The ability to understand the meaning of a word within a given context can be measured through tests of reading comprehension which ask the reader to approximate the definition of a word based on a literary passage. In the workplace, general vocabulary skills can help workers acquire the specific vocabulary of a professional discipline, and the capacity to make educated guesses about the meanings of unfamiliar words, based on context, is an important and distinguishing skill.
Reading comprehension requires that a reader be able to summarize the main idea of a written passage and state the writer's probable intention. For employees, this is often necessary in order to understand and follow written instructions such as emails from employers. The ability to filter out unnecessary information, grasp the priority of actions intended by the passage, and adapt the information to the context -- such as the overall goals of productivity and efficiency -- are skills possessed by effective workers.

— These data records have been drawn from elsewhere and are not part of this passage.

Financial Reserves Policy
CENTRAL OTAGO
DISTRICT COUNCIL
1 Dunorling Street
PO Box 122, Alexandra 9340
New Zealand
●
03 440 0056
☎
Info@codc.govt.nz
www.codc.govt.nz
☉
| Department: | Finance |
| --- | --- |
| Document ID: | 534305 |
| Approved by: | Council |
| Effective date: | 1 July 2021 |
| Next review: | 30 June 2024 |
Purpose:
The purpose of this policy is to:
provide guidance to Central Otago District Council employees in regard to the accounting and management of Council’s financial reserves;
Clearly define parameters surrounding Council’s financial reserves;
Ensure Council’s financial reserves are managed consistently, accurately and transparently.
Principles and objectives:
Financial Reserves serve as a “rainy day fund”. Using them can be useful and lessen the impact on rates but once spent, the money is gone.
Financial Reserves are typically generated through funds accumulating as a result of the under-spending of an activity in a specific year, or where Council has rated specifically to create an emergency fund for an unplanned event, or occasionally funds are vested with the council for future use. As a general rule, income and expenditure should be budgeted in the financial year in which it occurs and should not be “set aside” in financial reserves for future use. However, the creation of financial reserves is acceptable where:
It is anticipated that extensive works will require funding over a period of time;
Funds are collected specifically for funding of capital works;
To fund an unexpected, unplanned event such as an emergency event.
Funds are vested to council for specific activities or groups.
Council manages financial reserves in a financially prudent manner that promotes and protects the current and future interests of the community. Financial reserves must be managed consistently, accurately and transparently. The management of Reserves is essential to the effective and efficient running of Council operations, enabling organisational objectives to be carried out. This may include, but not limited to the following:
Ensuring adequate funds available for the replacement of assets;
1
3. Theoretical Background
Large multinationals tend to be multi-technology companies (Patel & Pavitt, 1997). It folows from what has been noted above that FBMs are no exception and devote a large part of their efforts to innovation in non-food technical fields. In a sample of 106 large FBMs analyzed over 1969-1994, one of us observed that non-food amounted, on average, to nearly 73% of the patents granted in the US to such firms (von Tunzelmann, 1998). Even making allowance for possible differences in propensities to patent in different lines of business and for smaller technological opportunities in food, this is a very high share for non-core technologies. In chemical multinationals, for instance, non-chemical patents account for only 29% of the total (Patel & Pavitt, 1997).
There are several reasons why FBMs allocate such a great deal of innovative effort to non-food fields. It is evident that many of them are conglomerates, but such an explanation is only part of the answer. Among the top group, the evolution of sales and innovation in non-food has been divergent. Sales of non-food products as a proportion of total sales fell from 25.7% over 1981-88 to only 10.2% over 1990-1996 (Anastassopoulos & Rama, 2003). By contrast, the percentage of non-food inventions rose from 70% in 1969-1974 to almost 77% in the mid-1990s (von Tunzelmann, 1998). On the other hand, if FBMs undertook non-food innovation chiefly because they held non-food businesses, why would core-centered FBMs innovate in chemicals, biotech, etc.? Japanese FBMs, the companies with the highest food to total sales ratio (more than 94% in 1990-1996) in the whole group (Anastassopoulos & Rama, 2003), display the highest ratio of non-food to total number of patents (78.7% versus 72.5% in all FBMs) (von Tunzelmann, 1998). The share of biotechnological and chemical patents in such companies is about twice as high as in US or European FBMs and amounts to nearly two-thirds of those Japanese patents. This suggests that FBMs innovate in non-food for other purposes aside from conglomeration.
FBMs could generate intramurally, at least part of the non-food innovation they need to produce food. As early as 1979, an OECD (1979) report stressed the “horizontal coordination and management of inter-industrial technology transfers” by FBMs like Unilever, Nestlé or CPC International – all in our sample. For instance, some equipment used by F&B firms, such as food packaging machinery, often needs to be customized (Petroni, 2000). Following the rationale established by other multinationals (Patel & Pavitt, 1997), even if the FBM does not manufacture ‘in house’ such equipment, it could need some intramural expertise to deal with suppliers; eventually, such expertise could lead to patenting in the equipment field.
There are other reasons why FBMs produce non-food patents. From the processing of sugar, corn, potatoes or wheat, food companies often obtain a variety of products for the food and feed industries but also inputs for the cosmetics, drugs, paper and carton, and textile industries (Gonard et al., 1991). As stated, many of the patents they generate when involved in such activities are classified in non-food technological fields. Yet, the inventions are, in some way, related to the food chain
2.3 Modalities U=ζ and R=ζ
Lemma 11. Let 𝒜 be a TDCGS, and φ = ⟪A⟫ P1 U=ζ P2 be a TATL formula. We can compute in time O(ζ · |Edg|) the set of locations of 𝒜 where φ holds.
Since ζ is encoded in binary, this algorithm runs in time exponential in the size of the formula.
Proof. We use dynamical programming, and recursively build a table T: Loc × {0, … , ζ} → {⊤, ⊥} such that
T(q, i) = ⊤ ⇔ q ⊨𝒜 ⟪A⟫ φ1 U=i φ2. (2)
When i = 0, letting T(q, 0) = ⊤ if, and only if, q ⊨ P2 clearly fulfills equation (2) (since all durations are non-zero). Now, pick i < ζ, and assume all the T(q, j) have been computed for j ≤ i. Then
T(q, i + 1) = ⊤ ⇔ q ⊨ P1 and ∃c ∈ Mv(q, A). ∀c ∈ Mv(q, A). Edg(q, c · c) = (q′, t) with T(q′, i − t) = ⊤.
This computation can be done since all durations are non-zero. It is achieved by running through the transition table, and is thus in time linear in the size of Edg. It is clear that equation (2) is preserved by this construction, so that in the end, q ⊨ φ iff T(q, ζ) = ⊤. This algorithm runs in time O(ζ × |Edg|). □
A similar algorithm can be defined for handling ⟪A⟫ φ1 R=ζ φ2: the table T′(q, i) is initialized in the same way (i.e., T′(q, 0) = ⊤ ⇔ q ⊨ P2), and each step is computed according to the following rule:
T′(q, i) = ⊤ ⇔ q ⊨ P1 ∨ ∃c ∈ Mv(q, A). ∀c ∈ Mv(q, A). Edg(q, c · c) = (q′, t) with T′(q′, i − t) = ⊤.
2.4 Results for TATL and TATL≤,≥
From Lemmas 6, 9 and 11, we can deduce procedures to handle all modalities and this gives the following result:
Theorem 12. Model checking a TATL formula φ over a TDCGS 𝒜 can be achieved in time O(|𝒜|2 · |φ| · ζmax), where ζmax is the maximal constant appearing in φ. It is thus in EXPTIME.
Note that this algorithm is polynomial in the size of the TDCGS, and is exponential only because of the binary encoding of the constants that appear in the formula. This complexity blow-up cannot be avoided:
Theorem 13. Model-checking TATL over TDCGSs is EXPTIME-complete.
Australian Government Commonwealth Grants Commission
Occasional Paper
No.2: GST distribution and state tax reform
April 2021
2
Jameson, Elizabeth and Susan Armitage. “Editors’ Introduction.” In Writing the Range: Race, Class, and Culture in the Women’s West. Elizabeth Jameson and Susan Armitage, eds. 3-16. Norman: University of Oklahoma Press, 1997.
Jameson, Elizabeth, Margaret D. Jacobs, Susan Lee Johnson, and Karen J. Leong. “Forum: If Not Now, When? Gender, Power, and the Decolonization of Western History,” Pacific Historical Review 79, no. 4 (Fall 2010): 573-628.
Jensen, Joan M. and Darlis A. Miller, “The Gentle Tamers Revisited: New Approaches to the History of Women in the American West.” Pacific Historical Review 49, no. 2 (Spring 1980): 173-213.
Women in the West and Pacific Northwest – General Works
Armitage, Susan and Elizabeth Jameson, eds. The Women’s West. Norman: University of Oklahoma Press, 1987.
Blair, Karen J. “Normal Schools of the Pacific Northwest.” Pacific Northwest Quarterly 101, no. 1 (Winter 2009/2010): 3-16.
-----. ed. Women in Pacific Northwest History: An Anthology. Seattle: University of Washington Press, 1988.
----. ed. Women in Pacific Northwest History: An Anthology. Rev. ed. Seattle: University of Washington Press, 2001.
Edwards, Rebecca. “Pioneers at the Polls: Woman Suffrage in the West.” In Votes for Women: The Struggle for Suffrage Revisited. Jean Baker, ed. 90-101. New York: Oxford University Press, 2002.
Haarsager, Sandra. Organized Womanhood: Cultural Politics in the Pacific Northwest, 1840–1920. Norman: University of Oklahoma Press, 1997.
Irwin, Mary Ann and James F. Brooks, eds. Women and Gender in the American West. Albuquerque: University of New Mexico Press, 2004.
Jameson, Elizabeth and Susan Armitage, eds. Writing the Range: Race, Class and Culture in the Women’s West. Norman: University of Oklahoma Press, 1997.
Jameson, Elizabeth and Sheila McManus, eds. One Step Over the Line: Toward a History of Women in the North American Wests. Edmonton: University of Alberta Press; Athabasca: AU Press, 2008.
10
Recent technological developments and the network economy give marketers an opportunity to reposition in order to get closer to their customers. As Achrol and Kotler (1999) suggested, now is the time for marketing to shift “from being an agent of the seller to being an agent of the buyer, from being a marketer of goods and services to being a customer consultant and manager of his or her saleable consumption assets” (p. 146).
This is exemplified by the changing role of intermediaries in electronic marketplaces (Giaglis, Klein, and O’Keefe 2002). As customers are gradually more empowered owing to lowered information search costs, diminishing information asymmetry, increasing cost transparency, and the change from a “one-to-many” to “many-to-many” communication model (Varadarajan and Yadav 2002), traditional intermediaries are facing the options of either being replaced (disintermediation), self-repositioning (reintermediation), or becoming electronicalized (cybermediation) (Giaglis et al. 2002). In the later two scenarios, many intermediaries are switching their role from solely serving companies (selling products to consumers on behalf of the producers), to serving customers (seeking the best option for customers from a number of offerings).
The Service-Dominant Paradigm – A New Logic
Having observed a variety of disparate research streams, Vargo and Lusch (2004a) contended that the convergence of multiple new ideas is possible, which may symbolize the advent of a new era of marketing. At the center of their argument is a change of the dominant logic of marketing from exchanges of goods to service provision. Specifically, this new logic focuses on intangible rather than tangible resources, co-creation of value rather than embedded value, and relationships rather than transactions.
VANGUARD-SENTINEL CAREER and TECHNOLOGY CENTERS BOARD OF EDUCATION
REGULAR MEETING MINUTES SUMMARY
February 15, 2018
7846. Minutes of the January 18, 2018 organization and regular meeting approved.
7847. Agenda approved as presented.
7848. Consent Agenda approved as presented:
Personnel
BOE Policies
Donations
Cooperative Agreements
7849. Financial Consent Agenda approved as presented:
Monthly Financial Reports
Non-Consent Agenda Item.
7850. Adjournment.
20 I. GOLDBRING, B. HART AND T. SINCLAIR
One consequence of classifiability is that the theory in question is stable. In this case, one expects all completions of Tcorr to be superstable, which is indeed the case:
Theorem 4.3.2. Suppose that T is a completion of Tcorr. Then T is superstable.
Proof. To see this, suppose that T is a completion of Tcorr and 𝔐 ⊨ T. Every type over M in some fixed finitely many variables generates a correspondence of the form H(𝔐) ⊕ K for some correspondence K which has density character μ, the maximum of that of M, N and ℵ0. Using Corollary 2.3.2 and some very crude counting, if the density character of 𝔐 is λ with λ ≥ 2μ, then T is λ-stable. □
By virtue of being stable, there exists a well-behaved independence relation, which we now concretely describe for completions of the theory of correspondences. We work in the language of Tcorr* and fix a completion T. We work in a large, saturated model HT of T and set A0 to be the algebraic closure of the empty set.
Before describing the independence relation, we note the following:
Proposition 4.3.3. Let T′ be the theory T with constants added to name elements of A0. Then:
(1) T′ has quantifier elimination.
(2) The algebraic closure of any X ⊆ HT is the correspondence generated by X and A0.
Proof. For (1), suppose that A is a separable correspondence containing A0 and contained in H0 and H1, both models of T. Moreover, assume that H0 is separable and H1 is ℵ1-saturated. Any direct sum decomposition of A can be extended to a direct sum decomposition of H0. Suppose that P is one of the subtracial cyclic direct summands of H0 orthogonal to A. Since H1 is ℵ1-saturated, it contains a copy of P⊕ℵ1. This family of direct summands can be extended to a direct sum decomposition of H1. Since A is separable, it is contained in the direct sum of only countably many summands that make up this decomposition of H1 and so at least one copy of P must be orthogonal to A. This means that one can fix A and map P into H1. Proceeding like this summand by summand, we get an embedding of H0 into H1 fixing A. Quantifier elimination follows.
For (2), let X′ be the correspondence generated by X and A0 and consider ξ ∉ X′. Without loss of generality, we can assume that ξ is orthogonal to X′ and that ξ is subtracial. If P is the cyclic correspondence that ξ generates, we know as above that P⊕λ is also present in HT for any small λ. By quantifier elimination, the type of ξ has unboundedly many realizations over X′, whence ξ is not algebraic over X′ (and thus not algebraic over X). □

Expressing relationships between concepts requires the ability to formulate basic principles of logic in a way that is understandable for an intended audience. In the workplace, employees are most often asked to do this through written explanations of essential components in a system, with the purpose of making the system more efficient, collaborating with partners, communicating with the public or training new workers.
The ability to reason critically is among the most important of literacy skills. Employees with critical reasoning skills have the ability to understand consequences, detect flaws in logic, examine their own biases, think probabilistically, and analogize between situations. In the workplace these skills are important in such areas as strategic planning, product development, utilization of resources and analyzing consumer trends.